In order to bias any results against the hypothesis of the paper, it is important to not
overestimate the size of the local population. For that reason, it might be useful to use
Frankema and Jerven’s estimates for the 1850s, but project them further backwards using the
model suggested by Manning for the period 1700-1850. This is done in table A1. These
figures are then used for a calculation of the local demand for foodstuffs (see graph 2).

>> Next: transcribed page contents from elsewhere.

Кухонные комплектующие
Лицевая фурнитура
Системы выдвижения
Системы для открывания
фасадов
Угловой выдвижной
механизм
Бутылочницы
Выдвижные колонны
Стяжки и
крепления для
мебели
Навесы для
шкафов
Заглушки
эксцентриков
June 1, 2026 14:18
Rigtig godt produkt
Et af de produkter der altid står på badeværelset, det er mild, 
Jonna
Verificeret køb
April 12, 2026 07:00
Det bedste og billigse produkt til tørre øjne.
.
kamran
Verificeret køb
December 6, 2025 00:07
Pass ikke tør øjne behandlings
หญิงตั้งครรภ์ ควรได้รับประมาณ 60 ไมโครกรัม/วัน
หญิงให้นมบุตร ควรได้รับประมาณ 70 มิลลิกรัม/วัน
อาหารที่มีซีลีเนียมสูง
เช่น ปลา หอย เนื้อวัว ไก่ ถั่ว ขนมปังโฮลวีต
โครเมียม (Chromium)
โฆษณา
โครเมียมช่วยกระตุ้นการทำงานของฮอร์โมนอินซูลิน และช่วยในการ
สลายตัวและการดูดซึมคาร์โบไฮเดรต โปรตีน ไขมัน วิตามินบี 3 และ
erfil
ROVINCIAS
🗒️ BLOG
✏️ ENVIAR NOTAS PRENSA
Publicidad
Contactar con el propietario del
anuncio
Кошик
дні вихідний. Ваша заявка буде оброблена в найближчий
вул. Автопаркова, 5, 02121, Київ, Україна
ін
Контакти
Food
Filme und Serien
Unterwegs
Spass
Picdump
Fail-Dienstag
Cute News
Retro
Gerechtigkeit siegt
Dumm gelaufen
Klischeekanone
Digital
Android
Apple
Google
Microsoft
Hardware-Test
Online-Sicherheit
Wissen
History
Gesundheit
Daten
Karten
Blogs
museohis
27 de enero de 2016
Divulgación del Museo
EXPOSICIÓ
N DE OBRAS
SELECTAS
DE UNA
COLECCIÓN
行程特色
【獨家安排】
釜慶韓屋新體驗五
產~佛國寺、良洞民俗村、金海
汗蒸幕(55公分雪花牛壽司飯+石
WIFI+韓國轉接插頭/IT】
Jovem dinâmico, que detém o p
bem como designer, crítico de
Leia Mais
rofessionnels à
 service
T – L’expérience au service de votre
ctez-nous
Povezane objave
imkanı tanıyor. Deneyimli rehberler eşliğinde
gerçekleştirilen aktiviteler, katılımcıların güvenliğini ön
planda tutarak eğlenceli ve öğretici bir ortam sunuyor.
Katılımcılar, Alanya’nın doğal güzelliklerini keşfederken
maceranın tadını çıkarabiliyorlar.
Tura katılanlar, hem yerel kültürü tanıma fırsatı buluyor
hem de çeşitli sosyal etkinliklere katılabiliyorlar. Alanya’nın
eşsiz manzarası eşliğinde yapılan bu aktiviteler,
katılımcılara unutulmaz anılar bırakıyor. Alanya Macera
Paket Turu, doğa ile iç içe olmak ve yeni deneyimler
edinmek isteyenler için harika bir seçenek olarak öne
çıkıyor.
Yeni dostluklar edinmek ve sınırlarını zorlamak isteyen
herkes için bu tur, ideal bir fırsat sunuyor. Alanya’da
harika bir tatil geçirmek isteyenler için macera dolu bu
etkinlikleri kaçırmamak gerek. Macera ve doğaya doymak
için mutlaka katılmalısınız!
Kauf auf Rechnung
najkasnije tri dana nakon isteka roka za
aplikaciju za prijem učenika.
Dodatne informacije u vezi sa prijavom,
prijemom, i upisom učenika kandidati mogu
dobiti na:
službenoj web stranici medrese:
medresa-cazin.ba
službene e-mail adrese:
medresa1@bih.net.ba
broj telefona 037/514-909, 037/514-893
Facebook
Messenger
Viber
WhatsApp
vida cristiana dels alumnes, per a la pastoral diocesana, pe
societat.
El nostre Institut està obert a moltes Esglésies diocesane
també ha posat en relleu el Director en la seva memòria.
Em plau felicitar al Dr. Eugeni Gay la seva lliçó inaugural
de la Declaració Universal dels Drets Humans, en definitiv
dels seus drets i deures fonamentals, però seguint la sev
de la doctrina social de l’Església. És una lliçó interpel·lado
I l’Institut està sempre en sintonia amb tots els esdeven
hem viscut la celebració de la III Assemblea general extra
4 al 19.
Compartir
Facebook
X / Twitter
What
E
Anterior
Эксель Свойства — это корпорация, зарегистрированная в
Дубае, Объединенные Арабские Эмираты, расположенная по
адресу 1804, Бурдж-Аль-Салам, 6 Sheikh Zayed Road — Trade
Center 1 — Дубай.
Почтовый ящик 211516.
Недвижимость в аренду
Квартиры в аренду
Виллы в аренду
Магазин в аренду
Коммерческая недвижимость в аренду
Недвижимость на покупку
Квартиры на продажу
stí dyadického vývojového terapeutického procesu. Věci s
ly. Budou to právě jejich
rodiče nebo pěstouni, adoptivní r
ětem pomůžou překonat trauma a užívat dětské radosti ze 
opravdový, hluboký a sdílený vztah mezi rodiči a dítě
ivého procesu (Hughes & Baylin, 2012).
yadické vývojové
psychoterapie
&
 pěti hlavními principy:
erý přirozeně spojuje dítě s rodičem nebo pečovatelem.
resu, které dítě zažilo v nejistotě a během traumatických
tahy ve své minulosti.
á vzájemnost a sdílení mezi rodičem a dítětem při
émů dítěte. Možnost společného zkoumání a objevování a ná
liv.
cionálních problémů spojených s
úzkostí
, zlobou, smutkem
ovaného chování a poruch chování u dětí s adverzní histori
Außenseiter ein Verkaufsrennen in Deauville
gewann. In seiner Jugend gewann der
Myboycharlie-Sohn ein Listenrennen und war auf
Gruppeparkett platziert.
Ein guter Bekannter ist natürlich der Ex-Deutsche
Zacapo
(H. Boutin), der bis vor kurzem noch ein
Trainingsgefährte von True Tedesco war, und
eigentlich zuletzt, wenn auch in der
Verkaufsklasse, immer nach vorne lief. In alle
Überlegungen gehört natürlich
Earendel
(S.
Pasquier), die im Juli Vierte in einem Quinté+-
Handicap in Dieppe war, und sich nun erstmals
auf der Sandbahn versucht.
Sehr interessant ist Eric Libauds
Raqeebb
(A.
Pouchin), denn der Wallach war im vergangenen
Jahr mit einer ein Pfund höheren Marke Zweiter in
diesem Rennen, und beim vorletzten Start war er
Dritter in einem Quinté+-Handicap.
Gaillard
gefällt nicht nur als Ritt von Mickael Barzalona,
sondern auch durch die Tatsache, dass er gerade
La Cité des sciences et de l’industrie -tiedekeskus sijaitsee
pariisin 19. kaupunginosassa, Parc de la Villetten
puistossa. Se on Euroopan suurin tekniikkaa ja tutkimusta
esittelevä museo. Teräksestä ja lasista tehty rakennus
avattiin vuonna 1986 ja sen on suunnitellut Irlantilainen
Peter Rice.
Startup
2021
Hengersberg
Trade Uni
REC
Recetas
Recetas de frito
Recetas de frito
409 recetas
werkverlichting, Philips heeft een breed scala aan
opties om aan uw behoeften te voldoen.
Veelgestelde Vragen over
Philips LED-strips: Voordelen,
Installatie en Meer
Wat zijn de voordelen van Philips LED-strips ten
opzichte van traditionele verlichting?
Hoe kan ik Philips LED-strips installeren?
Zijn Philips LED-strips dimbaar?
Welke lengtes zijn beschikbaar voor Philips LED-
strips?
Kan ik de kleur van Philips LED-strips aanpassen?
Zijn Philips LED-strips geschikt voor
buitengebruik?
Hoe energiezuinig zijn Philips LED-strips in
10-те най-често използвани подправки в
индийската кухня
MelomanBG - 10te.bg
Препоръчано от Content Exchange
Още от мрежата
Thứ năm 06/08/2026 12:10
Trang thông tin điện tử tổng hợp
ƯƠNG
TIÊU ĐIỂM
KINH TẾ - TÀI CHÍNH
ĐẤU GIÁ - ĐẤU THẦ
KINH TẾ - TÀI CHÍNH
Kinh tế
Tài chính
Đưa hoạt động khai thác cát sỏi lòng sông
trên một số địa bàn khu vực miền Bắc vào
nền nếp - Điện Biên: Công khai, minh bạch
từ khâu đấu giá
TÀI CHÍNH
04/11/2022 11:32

Since one central aspect of the issue is the extent to which the demand from the slave trade
contributed to the growth of a commercial agriculture, an important aspect is how large the
production for markets was relative to subsistence production. Here, the ratio of the domestic
urban population will be used as a proxy for this, assuming that the urban populations largely
had to be fed by agricultural production in a rural hinterland aimed at urban markets. Ray Kea
has guesstimated that the urban population might have amounted to ten per cent (or more) of
the population (Kea 1982:26, 35), a guesstimate that is also assumed in this paper for lack of
any more precise data.
Table A1. Population estimates for the Akan-speaking parts of the Gold Coast
Manning’s estimates Frankema and Jerven’s 1850
estimate (with backward
projections)
1700 2,900,000 * 1,650,000
1750 2,650,000 * 1,500,000
1800 2,400,000 * 1,350,000
1850 2,300,000 * 1,300,000 **
Sources: * = Manning 2009, Manning 2013; ** = Frankema and Jerven 2014. Other figures, in italics, are
backward projections from Frankema & Jerven’s 1850 estimate, using Manning’s backward projection
variables for the period 1700-1850 (Manning 2013).